The Founder (12A)

three stars

Dir: John Lee Hancock

With: Michael Keaton, Patrick Wilson

Runtime: 115 minutes

IF you are hungry for the tale of how McDonald’s went from small family concern to a global business, John Lee Hancock has the drama for you. Michael Keaton plays Ray Kroc, a salesman whose bright ideas usually turn to dust. On the road one day he calls in at a friendly local restaurant, run by two brothers by the name of McDonald. Wouldn’t it be great, says Kroc, if there could be one of these everywhere? The rest is fast food history. Hancock (The Blind Side) tells the story in an engaging enough fashion, and watching Michael Keaton is never a waste of anyone’s time.
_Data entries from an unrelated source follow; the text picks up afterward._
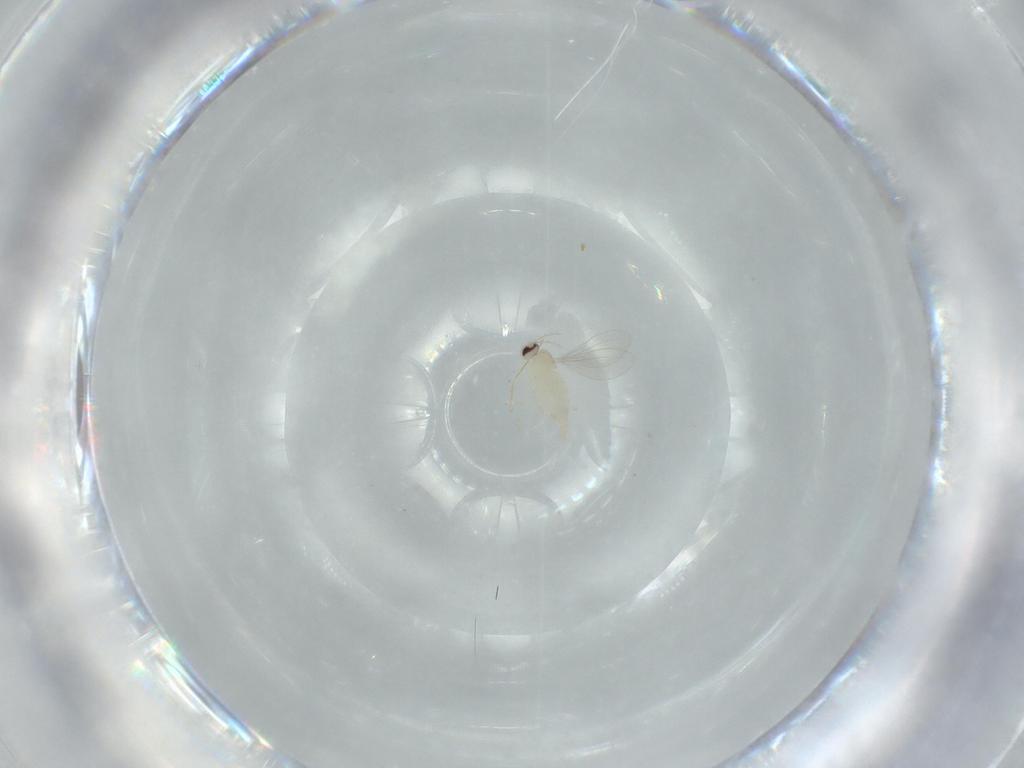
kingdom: Animalia
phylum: Arthropoda
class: Insecta
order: Diptera
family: Cecidomyiidae
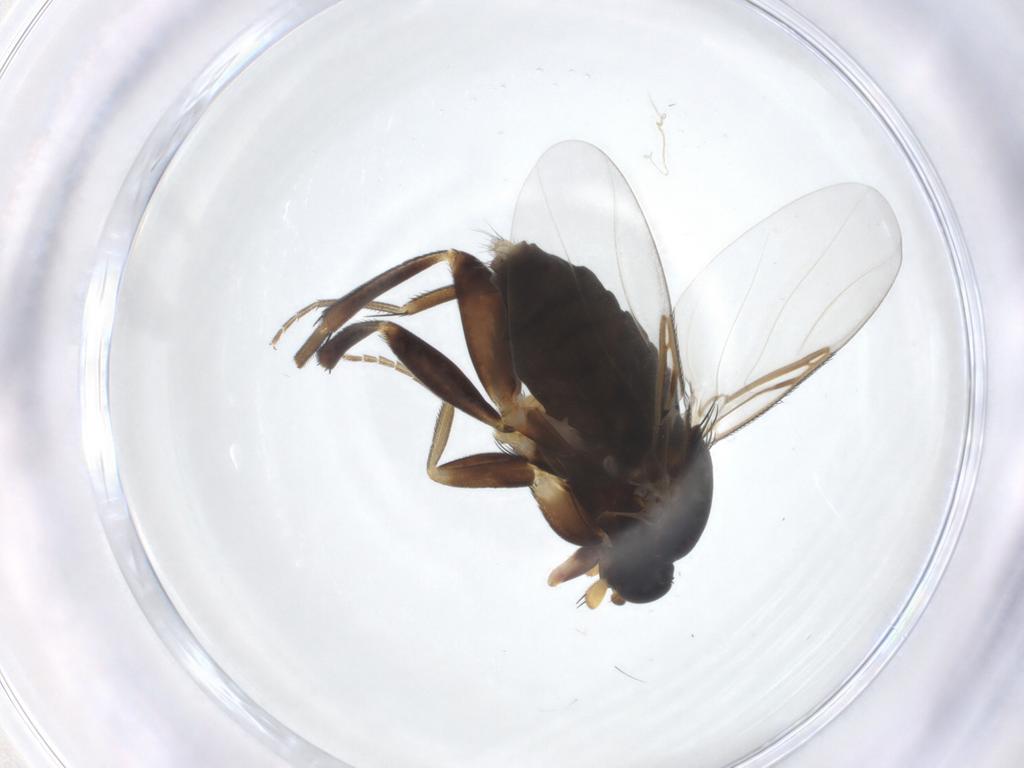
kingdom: Animalia
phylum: Arthropoda
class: Insecta
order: Diptera
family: Phoridae
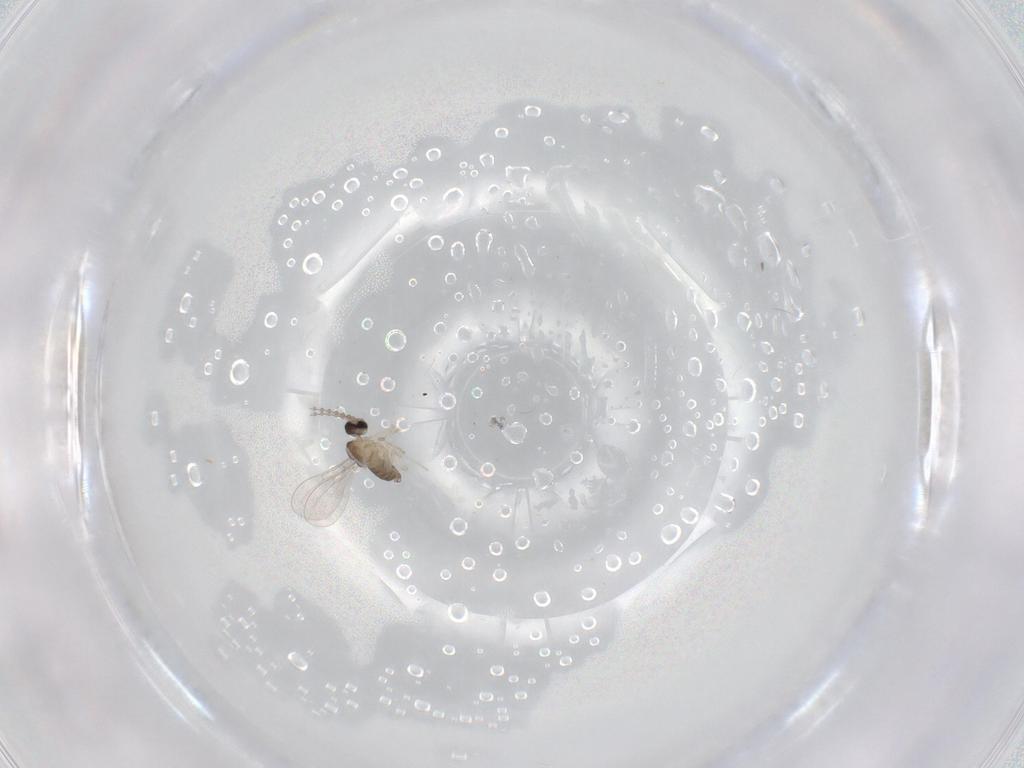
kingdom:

But as a look at big business versus small, the old America versus the new, The Founder is disappointingly bland fare.

John Wick: Chapter 2 (15)

three stars

Dir: Chad Stahelski

With: Keanu Reeves, Ian McShane

Runtime: 122 minutes

Chapter one being the story of John Wick (Keanu Reeves), a man who loves his dog, car, and wife and doesn’t mind killing people if the price is right. In chapter two, Mr W wants out of the life. But just as with Michael Corleone in Godfather III, “they” – a mysterious brotherhood of assassins and businessmen – keep pulling him back in. Blisteringly violent, fast-paced, utterly daft, John Wick is a rip-roaring piece of entertainment with Reeves still the king of cool as the man in black.